Sunday, January 17, 2010

Kansas City Symphony: Labadie Conducts Mozart and Schubert

Music with a nod to the "classic era" comprised the program of this weekend's concerts of the Kansas City Symphony. Fitting since the guest conductor, Bernard Labadie, has made a name for himself as one of the premiere interpreters of baroque and classical music through the Canadian ensembles he founded, "Les Violons du Roy" and La Chapelle de Québec, in Montréal. For his debut performance with the Kansas City Symphony, Labadie chose some well known and charming gems from the classical era, Schubert's sunny Symphony # 5 in Bb, and from the pen of Mozart the Chaconne from "Idomeneo", Piano Concerto # 18 in Bb K 456 and the Symphony # 39 in Eb. Italian pianist Benedetto Lupo was soloist in the concerto.

Using a reduced but totally modern orchestra, Labadie created a tight but lyrical ensemble from the players. This particularly benefited the lightly scored Schubert which overall was a crisp, perfectly paced performance that also spotlighted the ever present lyricism. Labadie also allowed the bits of drama and tension their turn, always keeping them in the flow of the music, never putting them in garish light. The minuetto was poised and genteel while showing the way towards the more developed scherzi Schubert and others were to add to the symphony's order. As one would expect from a classical specialist, a clean, witty and elegant performance.

Benedetto Lupo joined the orchestra and Labadie for an equally elegant and dramatic Mozart Piano Concerto # 18. As befitting an elegant and refined performance, Lupo was refreshingly free of excessive mannerisms and showy gestures, letting the piano embroider the fabric of the piece with long, clearly defined yet elaborate lines. The orchestra, with some wonderful work from the small wind forces (pairs of oboes and bassoons, 1 flute and 2 horns), underpinned the subtle drama of the shifting tonality where sometimes a single change of a note created a whole new feeling. Lupo milked the long lines of the expressive Andante central movement, with the orchestra softly yet firmly underpinning the melodies. From my point, it looked like Lupo took the conductor by surprise in the attacca to the final Rondo. If so, the distraction did not hinder the soloist and orchestra in their romp through the sparkling finale. As in the Schubert, another elegant, intelligently paced performance.

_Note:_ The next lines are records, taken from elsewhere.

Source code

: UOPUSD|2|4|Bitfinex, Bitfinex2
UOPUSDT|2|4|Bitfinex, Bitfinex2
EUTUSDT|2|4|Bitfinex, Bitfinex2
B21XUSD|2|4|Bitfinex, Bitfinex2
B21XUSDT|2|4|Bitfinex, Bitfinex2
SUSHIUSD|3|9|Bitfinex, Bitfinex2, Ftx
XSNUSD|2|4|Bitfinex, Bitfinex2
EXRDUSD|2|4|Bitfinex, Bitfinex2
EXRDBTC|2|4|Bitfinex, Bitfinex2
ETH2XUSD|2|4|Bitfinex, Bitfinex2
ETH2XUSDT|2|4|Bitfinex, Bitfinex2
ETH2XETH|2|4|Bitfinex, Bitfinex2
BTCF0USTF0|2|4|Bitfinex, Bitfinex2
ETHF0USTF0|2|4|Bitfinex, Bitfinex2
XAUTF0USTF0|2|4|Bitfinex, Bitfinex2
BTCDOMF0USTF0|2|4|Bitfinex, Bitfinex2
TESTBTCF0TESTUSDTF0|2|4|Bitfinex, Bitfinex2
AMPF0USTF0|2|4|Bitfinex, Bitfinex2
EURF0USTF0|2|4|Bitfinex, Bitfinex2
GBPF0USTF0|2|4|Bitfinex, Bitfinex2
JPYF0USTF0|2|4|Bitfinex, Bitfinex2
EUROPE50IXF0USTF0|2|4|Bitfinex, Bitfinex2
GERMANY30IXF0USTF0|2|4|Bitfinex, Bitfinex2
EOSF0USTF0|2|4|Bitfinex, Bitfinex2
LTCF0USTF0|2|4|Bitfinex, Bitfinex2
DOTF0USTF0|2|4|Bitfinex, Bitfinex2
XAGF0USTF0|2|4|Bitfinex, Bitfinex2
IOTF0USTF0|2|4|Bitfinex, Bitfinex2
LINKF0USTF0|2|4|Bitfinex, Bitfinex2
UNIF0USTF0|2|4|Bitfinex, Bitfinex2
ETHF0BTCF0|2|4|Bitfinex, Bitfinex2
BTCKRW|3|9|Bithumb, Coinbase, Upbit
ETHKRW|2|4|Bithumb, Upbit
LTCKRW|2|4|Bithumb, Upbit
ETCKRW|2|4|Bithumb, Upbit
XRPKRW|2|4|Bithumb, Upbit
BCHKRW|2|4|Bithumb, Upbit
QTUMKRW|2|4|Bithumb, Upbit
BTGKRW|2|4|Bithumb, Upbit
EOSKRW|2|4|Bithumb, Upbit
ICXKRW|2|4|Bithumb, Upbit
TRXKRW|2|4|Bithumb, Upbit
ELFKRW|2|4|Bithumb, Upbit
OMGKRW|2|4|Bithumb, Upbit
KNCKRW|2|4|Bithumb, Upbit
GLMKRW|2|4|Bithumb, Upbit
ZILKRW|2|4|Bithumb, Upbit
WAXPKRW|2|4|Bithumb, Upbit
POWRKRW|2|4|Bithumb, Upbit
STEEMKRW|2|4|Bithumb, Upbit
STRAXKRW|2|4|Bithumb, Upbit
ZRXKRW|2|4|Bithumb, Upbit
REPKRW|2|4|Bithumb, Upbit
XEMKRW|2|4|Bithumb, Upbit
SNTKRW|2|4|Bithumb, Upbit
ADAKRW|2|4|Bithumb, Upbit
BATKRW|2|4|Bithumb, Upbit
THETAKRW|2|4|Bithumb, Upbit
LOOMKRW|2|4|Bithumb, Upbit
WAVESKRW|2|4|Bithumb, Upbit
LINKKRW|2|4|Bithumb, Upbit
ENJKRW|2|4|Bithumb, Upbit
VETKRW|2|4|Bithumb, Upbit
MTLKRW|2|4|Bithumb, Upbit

The second half was devoted to Mozart. The Chaconne from Idomeneo served as an interesting and dramatic opener. Closing the concert, the Symphony #39 in Eb is a member of the final quartet masterpieces of Mozart's symphonic cannon. Somewhat overshadowed, in my opinion, by the power of the last two (40 and 41) and the popular and colorful 38th "Prague", the 39th is by all means one of Mozart's most sublime utterances. If it lacks the gravitas and drama of the last two, it certainly makes up for it in charm and graceful, soaring melodies. Again, Labadie chose an intelligent, middle of the road tempo, allowing the music to soar, the subtle drama and mood shifts to shine, but never lagging or fussy.

Normally, a concert of early Schubert and Mozart would merit a yawn or even a pass from me, but with a master of the style in charge, the concert was a delight from first to last note.